Up to and including the line with "Ну и не забыть", please reproduce the lines below exactly, beginning with the first.

◆ ◆ ◆ ◆

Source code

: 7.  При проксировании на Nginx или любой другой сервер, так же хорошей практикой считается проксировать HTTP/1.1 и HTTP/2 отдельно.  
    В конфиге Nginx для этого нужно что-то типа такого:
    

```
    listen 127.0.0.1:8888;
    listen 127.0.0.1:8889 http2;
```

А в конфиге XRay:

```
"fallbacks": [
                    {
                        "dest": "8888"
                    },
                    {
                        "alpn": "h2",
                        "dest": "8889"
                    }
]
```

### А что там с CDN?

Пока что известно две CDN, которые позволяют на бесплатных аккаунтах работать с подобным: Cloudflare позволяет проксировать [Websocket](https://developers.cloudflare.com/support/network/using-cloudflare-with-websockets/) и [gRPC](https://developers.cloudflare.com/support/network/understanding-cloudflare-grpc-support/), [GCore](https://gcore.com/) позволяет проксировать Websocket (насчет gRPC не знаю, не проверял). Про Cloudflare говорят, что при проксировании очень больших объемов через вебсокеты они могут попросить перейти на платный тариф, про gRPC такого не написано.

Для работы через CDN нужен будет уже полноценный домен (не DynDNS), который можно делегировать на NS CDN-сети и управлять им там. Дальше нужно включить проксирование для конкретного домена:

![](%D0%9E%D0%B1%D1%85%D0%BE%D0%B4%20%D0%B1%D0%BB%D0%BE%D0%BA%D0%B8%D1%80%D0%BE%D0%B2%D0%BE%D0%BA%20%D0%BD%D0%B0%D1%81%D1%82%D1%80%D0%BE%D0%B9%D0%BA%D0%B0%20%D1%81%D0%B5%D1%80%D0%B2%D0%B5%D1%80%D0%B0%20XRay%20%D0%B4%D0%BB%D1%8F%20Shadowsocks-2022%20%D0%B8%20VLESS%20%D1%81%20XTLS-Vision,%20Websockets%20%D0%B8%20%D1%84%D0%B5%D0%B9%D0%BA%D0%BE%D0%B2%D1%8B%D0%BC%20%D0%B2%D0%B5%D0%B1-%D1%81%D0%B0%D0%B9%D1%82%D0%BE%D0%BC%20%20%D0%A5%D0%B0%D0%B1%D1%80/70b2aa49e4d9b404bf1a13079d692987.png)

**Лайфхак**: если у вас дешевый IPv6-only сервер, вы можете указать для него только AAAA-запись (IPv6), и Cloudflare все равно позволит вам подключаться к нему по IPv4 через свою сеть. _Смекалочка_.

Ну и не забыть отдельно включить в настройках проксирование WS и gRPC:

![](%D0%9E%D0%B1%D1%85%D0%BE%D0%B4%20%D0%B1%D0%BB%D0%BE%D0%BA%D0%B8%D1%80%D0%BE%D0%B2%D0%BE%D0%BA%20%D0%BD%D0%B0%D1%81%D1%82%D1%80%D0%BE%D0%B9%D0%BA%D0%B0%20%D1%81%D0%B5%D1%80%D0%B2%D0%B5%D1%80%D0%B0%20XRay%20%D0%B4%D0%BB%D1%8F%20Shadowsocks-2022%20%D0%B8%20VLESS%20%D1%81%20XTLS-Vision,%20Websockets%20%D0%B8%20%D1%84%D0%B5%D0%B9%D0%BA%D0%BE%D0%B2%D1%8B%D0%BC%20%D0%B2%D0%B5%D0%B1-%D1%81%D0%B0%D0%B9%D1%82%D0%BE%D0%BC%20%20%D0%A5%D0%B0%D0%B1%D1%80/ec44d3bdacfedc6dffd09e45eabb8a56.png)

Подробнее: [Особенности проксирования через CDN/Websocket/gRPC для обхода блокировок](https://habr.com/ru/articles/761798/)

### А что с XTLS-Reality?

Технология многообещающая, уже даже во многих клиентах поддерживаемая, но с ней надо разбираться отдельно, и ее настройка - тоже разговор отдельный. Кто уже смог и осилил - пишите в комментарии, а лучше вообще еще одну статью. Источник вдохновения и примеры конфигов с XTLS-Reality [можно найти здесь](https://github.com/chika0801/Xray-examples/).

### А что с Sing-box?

◆ ◆ ◆ ◆

RESULT:
Source code

: 7.  При проксировании на Nginx или любой другой сервер, так же хорошей практикой считается проксировать HTTP/1.1 и HTTP/2 отдельно.  
    В конфиге Nginx для этого нужно что-то типа такого:
    

```
    listen 127.0.0.1:8888;
    listen 127.0.0.1:8889 http2;
```

А в конфиге XRay:

```
"fallbacks": [
                    {
                        "dest": "8888"
                    },
                    {
                        "alpn": "h2",
                        "dest": "8889"
                    }
]
```

### А что там с CDN?

Пока что известно две CDN, которые позволяют на бесплатных аккаунтах работать с подобным: Cloudflare позволяет проксировать [Websocket](https://developers.cloudflare.com/support/network/using-cloudflare-with-websockets/) и [gRPC](https://developers.cloudflare.com/support/network/understanding-cloudflare-grpc-support/), [GCore](https://gcore.com/) позволяет проксировать Websocket (насчет gRPC не знаю, не проверял). Про Cloudflare говорят, что при проксировании очень больших объемов через вебсокеты они могут попросить перейти на платный тариф, про gRPC такого не написано.

Для работы через CDN нужен будет уже полноценный домен (не DynDNS), который можно делегировать на NS CDN-сети и управлять им там. Дальше нужно включить проксирование для конкретного домена:

![](%D0%9E%D0%B1%D1%85%D0%BE%D0%B4%20%D0%B1%D0%BB%D0%BE%D0%BA%D0%B8%D1%80%D0%BE%D0%B2%D0%BE%D0%BA%20%D0%BD%D0%B0%D1%81%D1%82%D1%80%D0%BE%D0%B9%D0%BA%D0%B0%20%D1%81%D0%B5%D1%80%D0%B2%D0%B5%D1%80%D0%B0%20XRay%20%D0%B4%D0%BB%D1%8F%20Shadowsocks-2022%20%D0%B8%20VLESS%20%D1%81%20XTLS-Vision,%20Websockets%20%D0%B8%20%D1%84%D0%B5%D0%B9%D0%BA%D0%BE%D0%B2%D1%8B%D0%BC%20%D0%B2%D0%B5%D0%B1-%D1%81%D0%B0%D0%B9%D1%82%D0%BE%D0%BC%20%20%D0%A5%D0%B0%D0%B1%D1%80/70b2aa49e4d9b404bf1a13079d692987.png)

**Лайфхак**: если у вас дешевый IPv6-only сервер, вы можете указать для него только AAAA-запись (IPv6), и Cloudflare все равно позволит вам подключаться к нему по IPv4 через свою сеть. _Смекалочка_.

Ну и не забыть отдельно включить в настройках проксирование WS и gRPC:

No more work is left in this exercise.